The Hundred-Foot Journey: Movie Review
Cast: Helen Mirren, Om Puri, Manish Dayal, Charlotte LeBon
Director: Lasse Halstrom
For a film about an Indian family setting up a restaurant in France, this crowd-pleasing piece certainly served up something rather bland on my palate.
Based on book from 2010 by Richard C Morais, it's the story of the Kadam family, renowned restaurant owners forced to leave their native India when politically motivated riots see their business burned down and their mother killed.

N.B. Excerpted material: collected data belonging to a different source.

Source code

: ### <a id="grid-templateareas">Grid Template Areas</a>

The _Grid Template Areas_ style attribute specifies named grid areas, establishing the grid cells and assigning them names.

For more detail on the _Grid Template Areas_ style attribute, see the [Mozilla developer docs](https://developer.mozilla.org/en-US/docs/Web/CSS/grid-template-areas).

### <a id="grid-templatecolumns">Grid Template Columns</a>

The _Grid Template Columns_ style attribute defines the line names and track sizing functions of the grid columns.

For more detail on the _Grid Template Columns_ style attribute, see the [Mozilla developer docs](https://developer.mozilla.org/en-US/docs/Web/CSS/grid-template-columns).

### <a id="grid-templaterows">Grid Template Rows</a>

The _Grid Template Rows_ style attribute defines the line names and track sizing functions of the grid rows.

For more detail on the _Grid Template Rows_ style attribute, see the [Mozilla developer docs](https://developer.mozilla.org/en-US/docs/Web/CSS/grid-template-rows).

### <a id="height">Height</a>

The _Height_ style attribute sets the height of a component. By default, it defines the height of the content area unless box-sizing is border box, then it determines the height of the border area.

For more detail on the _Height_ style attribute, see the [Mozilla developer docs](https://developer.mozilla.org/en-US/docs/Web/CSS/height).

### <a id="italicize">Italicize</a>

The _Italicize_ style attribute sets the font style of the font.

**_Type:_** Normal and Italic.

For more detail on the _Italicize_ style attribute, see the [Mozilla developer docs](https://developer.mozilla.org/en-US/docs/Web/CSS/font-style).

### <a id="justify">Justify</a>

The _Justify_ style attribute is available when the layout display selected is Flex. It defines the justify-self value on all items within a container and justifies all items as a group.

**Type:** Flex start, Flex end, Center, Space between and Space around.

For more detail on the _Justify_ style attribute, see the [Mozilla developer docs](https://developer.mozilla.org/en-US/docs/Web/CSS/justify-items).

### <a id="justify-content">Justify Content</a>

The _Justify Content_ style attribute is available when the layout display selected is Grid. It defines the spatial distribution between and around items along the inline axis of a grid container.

Lead by the stubborn Papa (a genial and gentle Om Puri), they settle in a small French town and decide to open up shop opposite the Michelin starred restaurant run by the haughty harridan Madame Mallory (played with Allo Allo accented Helen Mirren).

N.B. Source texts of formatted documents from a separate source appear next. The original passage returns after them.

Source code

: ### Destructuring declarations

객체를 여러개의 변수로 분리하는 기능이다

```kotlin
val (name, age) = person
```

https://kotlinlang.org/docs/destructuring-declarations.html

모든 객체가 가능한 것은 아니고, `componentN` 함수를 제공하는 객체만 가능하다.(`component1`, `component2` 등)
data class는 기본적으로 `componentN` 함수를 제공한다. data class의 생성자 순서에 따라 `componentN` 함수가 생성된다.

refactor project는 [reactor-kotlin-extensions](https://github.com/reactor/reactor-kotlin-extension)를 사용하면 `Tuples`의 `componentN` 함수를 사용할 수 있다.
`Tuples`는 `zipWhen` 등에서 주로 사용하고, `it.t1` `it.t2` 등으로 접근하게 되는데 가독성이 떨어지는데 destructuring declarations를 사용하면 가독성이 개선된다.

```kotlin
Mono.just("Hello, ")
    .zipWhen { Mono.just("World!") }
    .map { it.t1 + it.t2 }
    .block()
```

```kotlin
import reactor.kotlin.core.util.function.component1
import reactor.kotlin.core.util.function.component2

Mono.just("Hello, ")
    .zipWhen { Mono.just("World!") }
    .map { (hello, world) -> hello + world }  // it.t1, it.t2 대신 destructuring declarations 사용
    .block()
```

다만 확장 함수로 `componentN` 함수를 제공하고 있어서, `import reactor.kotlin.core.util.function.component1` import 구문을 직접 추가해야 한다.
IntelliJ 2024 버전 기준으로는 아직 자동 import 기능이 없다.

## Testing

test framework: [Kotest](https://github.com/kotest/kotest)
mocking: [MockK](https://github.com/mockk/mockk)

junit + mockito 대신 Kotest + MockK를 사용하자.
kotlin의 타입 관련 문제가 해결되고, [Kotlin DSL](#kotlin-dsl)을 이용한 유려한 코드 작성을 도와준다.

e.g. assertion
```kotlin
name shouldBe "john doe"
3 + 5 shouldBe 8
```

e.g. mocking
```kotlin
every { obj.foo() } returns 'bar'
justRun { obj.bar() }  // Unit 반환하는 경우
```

As if that conflict wasn't enough, the Kadam family houses a culinary genius in Hassan (Dayal) whose natural tendency for flavour and cooking sparks the interest of one of Mallory's sous chefs Margueritte (Charlotte LeBon) as well as her heart...
The Hundred Foot Journey is a crowd-pleasing sentimental affair that essentially has nothing inherently wrong with it; in fact it is as pleasant as a walk in the French countryside.

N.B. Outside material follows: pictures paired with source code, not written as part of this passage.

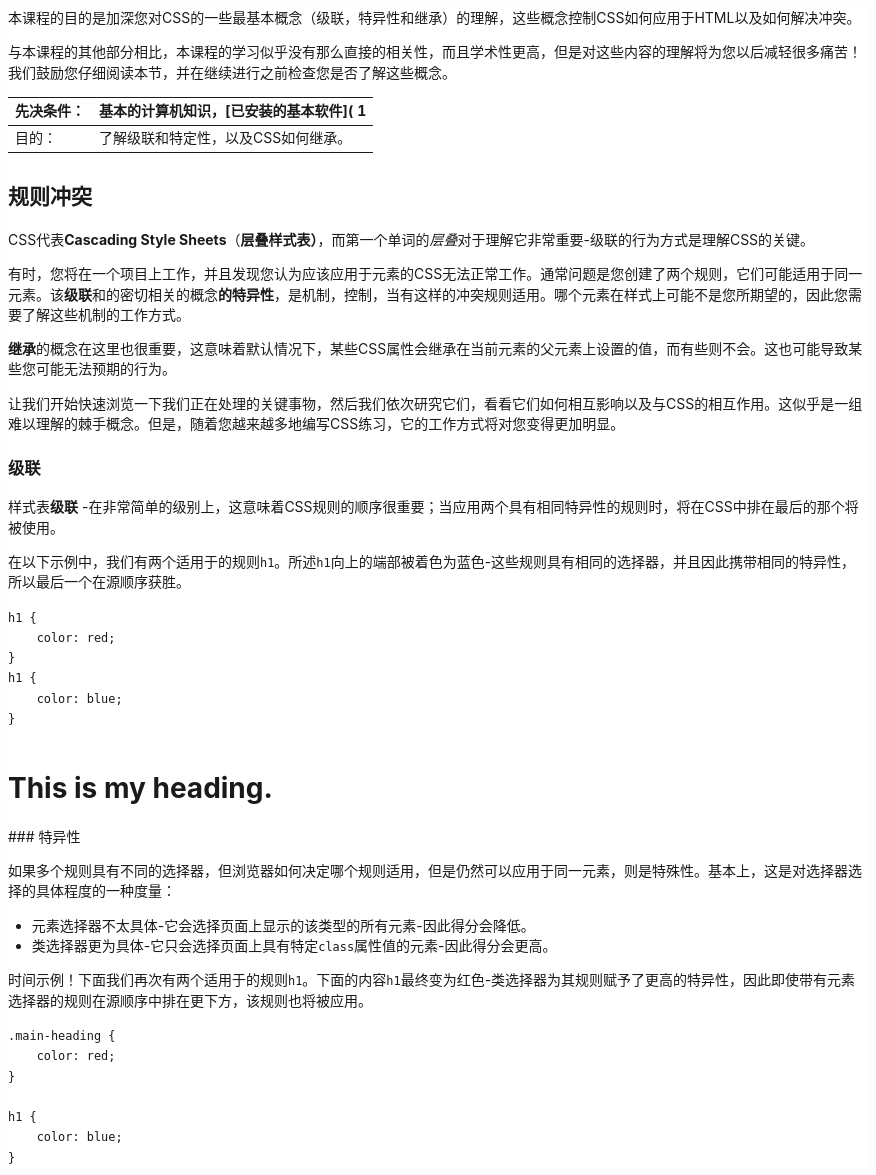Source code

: 本课程的目的是加深您对CSS的一些最基本概念（级联，特异性和继承）的理解，这些概念控制CSS如何应用于HTML以及如何解决冲突。

与本课程的其他部分相比，本课程的学习似乎没有那么直接的相关性，而且学术性更高，但是对这些内容的理解将为您以后减轻很多痛苦！我们鼓励您仔细阅读本节，并在继续进行之前检查您是否了解这些概念。

| 先决条件： | 基本的计算机知识，[已安装的基本软件]( 1
| :--------- | ------------------------------------------------------------ |
| 目的：     | 了解级联和特定性，以及CSS如何继承。                          |

## 规则冲突

CSS代表**Cascading Style Sheets**（**层叠样式表）**，而第一个单词的*层叠*对于理解它非常重要-级联的行为方式是理解CSS的关键。

有时，您将在一个项目上工作，并且发现您认为应该应用于元素的CSS无法正常工作。通常问题是您创建了两个规则，它们可能适用于同一元素。该**级联**和的密切相关的概念**的特异性**，是机制，控制，当有这样的冲突规则适用。哪个元素在样式上可能不是您所期望的，因此您需要了解这些机制的工作方式。

**继承**的概念在这里也很重要，这意味着默认情况下，某些CSS属性会继承在当前元素的父元素上设置的值，而有些则不会。这也可能导致某些您可能无法预期的行为。

让我们开始快速浏览一下我们正在处理的关键事物，然后我们依次研究它们，看看它们如何相互影响以及与CSS的相互作用。这似乎是一组难以理解的棘手概念。但是，随着您越来越多地编写CSS练习，它的工作方式将对您变得更加明显。

### 级联



样式表**级联** -在非常简单的级别上，这意味着CSS规则的顺序很重要；当应用两个具有相同特异性的规则时，将在CSS中排在最后的那个将被使用。

在以下示例中，我们有两个适用于的规则`h1`。所述`h1`向上的端部被着色为蓝色-这些规则具有相同的选择器，并且因此携带相同的特异性，所以最后一个在源顺序获胜。

```html
h1 { 
    color: red; 
}
h1 { 
    color: blue; 
}
```



<h1>This is my heading.</h1> 
### 特异性



如果多个规则具有不同的选择器，但浏览器如何决定哪个规则适用，但是仍然可以应用于同一元素，则是特殊性。基本上，这是对选择器选择的具体程度的一种度量：

- 元素选择器不太具体-它会选择页面上显示的该类型的所有元素-因此得分会降低。
- 类选择器更为具体-它只会选择页面上具有特定`class`属性值的元素-因此得分会更高。

时间示例！下面我们再次有两个适用于的规则`h1`。下面的内容`h1`最终变为红色-类选择器为其规则赋予了更高的特异性，因此即使带有元素选择器的规则在源顺序中排在更下方，该规则也将被应用。

```html
.main-heading { 
    color: red; 
}
        
h1 { 
    color: blue; 
}
```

Every single character is relatively one-note, and aside from the 4 main characters, is underwritten to the point of them being redundant on the screen. The one moment of potential ugliness which added a frisson of danger to this safe souffle cinematic concoction of saccharine proportions is dispensed as quickly as an under-cooked rack of lamb back to the chef.
Puri and Mirren have a sweet back and forth in their hostility but it never threatens to boil over into anything but the predictable; the gentle humour at the onset of the movie infects the whole dish, and Hassan and Margueritte's flirtation feels natural as it winds its way through the countryside, into the kitchen and into the inevitable problems.
A final third of the film is distinctly unnecessary and the whole movie verges on outstaying its welcome with a dark tea-time of the soul for Hassan a tired, predictable and inexorable narrative necessity that should have been exorcised.
All in all, The Hundred Foot Journey is unashamedly saccharine, crowd-pleasing and one note. It's the kind of film the word "pleasant" was invented for and as it winds its path to its end, it's likely to tick all the boxes and satisfy the more mature end of the audience.
They say every journey begins with a step, then several more - just be wary on this one, as there are no obvious detours in place en route to the conclusion.